الشغل والطاقة - الميكانيك .. الفيزياء

Work and Energy - Mechanics .. Physics

Work and Energy

The words work and energy are used loosely in everyday life. In the field of physics, however, they have a very precise meaning. In the picture, the man appears to be doing a large amount of work. But in reality, in the physical sense of the word, he is not doing any work until the rock starts moving. In physics, the "work" done is equal to the product of the force F and the distance F that the body travels in the direction of the same force: F = F × F. Work is measured in units of joules if the force and distance are measured in units of newtons and meters (the joule is the unit of work in the International System of Measures and is equal to the newton meter).

As for the word "energy", its meaning was not determined until the nineteenth century. Today, it is considered one of the main concepts in physics. It means, quite simply, the ability of a body to accomplish a certain amount of work (in the physical sense of the word, of course).

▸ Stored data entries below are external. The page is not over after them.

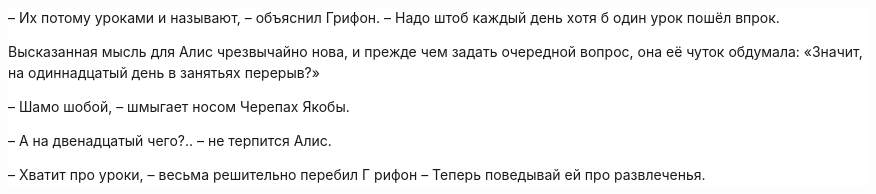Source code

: – Их потому уроками и называют, – объяснил Грифон. – Надо штоб каждый день хотя б один урок пошёл впрок.

Высказанная мысль для Алис чрезвычайно нова, и прежде чем задать очередной вопрос, она её чуток обдумала: «Значит, на одиннадцатый день в занятьях перерыв?»

– Шамо шобой, – шмыгает носом Черепах Якобы.

– А на двенадцатый чего?.. – не терпится Алис.

– Хватит про уроки, – весьма решительно перебил Г рифон – Теперь поведывай ей про развлеченья.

In order for the man to move the rock towards the edge of the abyss (which is a distance F away from him), he must do work equal to Q × F. Then, the rock becomes able to accomplish work on its own because it has a certain energy. But this energy remains latent in it as long as it remains fixed in place without moving. It is worth noting that the latent energy in the rock is the amount of work it can accomplish if it falls from the highest possible height under the influence of the Earth's gravity, and its value is equal to the product of the weight of the rock in kg by the height m that separates the edge from the bottom of the abyss.

The man's fatigue is not in vain as a result of pushing the rock from this science, because when it falls a distance of 30% of its total height, it loses 30% of its latent energy, and this amount of energy has not disappeared, of course, because energy does not disappear at all, but rather is transformed into movement, or specifically, into kinetic energy. It must be noted that the kinetic energy of an object is directly proportional to the square of its speed.

After the body falls 30% of its full height, the equation becomes: K v2 / 2 = 3.0 kg m, and its speed becomes the square root of 0.6 g m, which is a value independent of the mass. This equation can only be used in a vacuum. As for in the air, it is known that the speed of a feather falling is less than the speed of a stone falling due to the difference in air resistance for each of these two bodies. It is noticeable in the picture below that the kinetic energy and potential energy in the rock were eliminated when it reached the bottom of the abyss. This is because all of its energy was used to dig a hole in the ground, heat the air and soil around it, and fill the atmosphere around it with some noise and commotion. It must be noted here that energy is transformed from one form to another, and that it is not created from nothing, nor is it ever destroyed - this is the principle of conservation of energy. However, Einstein discovered the possibility of converting mass into energy, and vice versa, according to his famous equation F = m × h2 (h represents the speed of light). The principle of conservation of energy became applicable only to bodies whose mass does not change.

Work, potential energy, and kinetic energy.